これに対し近年では、ドローンの普及に伴い、ドローンの空撮画像に映り込んでしまった人・物がプライバシーの侵害に当たるのではないかという議論が行われています。
これに伴い、総務省も”「ドローン」による撮影映像等のインターネット上での取扱いに係るガイドライン(案)”を策定し、公開しています。そこで、このガイドラインを基に本記事では、ドローン空撮とプライバシーの関係性について考察していきます。

そもそもは、被撮影者の同意取得を前提としている。

「ドローンによって撮影した画像・映像を、被撮影者の同意なくインターネット上で公開する場合には、被撮影者のプライバシー及び肖像権を侵害する恐れがある」としています。

そのため、ドローン空撮において被撮影者が映り込む場合は原則、同意をとることを意識すべきと考えられます。

しかし、同意取得が困難な場合は以下の2つの措置をとることが求められている。

以下の2つのポイントに集約されます。

1:人の顔や車のナンバープレート等はプライバシー侵害の可能性があるので、ぼかしを入れるなどの配慮をすること

2:ドローンによる撮影映像などをインターネット上で公開できるサービスを提供する電気通信事業者においては、削除体制に対する体制を整備すること

このように、同意取得ができなかった場合にもプライバシーへの配慮をする必要があります。

人の顔以外もプライバシー侵害に当たる可能性がある

人の顔や姿、形を撮影する行為は、「肖像権」を侵害することになります。

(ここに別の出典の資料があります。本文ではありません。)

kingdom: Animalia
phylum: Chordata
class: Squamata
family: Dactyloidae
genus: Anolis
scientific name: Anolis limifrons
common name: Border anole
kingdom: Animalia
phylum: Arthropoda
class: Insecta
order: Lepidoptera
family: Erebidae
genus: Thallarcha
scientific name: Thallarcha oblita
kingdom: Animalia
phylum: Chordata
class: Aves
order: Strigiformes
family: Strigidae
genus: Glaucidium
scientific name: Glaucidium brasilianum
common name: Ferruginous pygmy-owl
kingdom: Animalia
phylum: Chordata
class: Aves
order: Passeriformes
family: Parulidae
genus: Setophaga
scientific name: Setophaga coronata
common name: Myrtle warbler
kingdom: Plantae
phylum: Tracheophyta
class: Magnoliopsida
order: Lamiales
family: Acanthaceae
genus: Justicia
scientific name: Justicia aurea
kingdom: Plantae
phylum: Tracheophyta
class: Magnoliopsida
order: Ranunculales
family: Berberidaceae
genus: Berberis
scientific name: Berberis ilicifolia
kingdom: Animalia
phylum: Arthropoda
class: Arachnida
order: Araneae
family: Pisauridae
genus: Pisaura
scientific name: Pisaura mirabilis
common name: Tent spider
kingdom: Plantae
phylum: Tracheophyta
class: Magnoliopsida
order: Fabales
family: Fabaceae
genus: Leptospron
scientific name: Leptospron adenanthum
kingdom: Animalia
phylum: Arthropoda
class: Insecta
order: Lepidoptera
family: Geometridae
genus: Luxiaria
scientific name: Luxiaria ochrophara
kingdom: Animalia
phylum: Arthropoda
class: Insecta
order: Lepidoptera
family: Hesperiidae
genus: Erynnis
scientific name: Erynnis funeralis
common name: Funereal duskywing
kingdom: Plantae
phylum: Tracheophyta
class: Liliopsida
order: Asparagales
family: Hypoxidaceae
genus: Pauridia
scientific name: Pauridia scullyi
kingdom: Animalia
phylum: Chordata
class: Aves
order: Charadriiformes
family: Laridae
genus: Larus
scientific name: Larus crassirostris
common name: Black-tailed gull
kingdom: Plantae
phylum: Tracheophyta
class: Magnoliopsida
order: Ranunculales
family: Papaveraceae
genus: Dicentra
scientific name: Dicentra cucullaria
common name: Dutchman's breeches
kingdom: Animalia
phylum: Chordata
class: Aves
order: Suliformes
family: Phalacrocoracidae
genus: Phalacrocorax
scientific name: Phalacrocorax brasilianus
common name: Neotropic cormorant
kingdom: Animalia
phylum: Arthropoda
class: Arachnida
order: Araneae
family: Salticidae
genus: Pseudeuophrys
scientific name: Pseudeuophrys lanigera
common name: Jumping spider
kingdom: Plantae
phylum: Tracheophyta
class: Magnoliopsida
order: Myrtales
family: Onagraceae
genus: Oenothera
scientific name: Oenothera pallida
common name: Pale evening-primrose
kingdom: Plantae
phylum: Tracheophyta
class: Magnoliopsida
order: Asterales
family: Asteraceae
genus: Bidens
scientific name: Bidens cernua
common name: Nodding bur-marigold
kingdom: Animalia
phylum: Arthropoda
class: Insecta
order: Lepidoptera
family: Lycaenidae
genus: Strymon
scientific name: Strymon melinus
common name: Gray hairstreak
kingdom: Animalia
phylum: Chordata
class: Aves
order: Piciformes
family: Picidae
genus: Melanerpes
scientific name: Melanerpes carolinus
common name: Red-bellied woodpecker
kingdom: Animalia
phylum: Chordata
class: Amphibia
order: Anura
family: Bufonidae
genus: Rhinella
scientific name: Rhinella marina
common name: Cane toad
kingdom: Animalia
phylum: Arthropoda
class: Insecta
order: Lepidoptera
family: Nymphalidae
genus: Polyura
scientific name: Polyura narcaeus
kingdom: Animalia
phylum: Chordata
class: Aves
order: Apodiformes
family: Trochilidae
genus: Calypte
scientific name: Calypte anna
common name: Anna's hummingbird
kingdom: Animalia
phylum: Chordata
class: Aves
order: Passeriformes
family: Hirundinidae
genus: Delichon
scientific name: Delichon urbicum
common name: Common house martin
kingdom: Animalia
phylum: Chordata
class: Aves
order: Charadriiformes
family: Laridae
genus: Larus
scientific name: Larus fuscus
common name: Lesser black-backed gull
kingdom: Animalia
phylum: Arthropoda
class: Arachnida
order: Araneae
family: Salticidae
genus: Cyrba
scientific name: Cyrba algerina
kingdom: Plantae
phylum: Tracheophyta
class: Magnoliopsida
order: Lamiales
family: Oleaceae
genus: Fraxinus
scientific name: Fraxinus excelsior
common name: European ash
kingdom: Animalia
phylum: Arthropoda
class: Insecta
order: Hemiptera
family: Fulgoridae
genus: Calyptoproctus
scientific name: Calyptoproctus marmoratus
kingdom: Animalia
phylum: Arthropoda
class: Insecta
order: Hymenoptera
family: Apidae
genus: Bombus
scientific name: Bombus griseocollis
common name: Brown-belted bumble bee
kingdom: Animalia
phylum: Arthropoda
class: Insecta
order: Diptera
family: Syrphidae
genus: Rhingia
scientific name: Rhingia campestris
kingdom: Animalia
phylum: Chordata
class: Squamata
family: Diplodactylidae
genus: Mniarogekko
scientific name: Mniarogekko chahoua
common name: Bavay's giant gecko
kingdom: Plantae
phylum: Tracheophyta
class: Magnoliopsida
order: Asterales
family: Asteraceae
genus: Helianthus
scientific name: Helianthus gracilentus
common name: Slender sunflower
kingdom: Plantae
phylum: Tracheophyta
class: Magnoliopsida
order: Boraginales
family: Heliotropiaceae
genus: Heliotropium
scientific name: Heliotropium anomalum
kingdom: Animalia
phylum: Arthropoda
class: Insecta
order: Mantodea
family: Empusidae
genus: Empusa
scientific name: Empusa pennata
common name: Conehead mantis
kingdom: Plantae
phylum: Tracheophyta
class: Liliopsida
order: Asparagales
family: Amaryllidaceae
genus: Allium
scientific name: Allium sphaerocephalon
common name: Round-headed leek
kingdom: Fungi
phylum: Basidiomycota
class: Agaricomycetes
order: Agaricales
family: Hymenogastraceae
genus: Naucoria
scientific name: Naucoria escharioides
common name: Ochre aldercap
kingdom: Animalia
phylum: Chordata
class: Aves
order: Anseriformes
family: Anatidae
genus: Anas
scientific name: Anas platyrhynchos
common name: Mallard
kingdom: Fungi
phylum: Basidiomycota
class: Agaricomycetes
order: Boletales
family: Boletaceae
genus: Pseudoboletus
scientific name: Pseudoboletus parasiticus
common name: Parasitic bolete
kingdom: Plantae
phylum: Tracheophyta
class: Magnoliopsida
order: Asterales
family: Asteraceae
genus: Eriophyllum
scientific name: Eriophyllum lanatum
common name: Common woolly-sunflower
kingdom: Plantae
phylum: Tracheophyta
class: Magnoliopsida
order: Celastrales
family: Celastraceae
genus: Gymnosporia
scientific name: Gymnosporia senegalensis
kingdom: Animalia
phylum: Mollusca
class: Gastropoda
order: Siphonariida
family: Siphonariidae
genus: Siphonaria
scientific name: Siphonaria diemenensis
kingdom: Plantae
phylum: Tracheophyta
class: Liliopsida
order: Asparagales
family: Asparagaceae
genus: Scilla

では、それ以外のものを撮影した場合にどうなるのか。

この点、通説的には、「人におよそ知られることが想定されていない私的な営みに関する私的事項が,他人からみだりに撮影されること」になれば、プライバシー侵害に当たる可能性があるといわれています。

参考事例:Google map

参考までに、Google mapで代表されるGoogleは、訴訟リスクを抑えるために、全ての人の顔や個人を特定し得る情報にぼかしを入れていると言われています。

一般的には、300m以上からの上空からの撮影であれば、個人の私生活を特定する情報を取得することは困難とも言われ、同意の取得は不要とも言われています。しかし、被撮影者の私生活・個人識別情報が含まれる場合は注意が必要です。

近年ではドローンの普及に伴い、意図の有無に関わらず、簡単に他者のプライバシーを垣間見ることができてしまう危険性があります。

しかし、プライバシー権の侵害は、個人情報保護法の問題だけでなく、民法709条による損害賠償に関わる問題にもなります。法規を違反したことによる民事・刑事・行政法上の責任を軽減し適切な活用を促進すべきです。

これらのプライバシーに関わる問題を頭に入れてドローンを利用するべきであるといえます。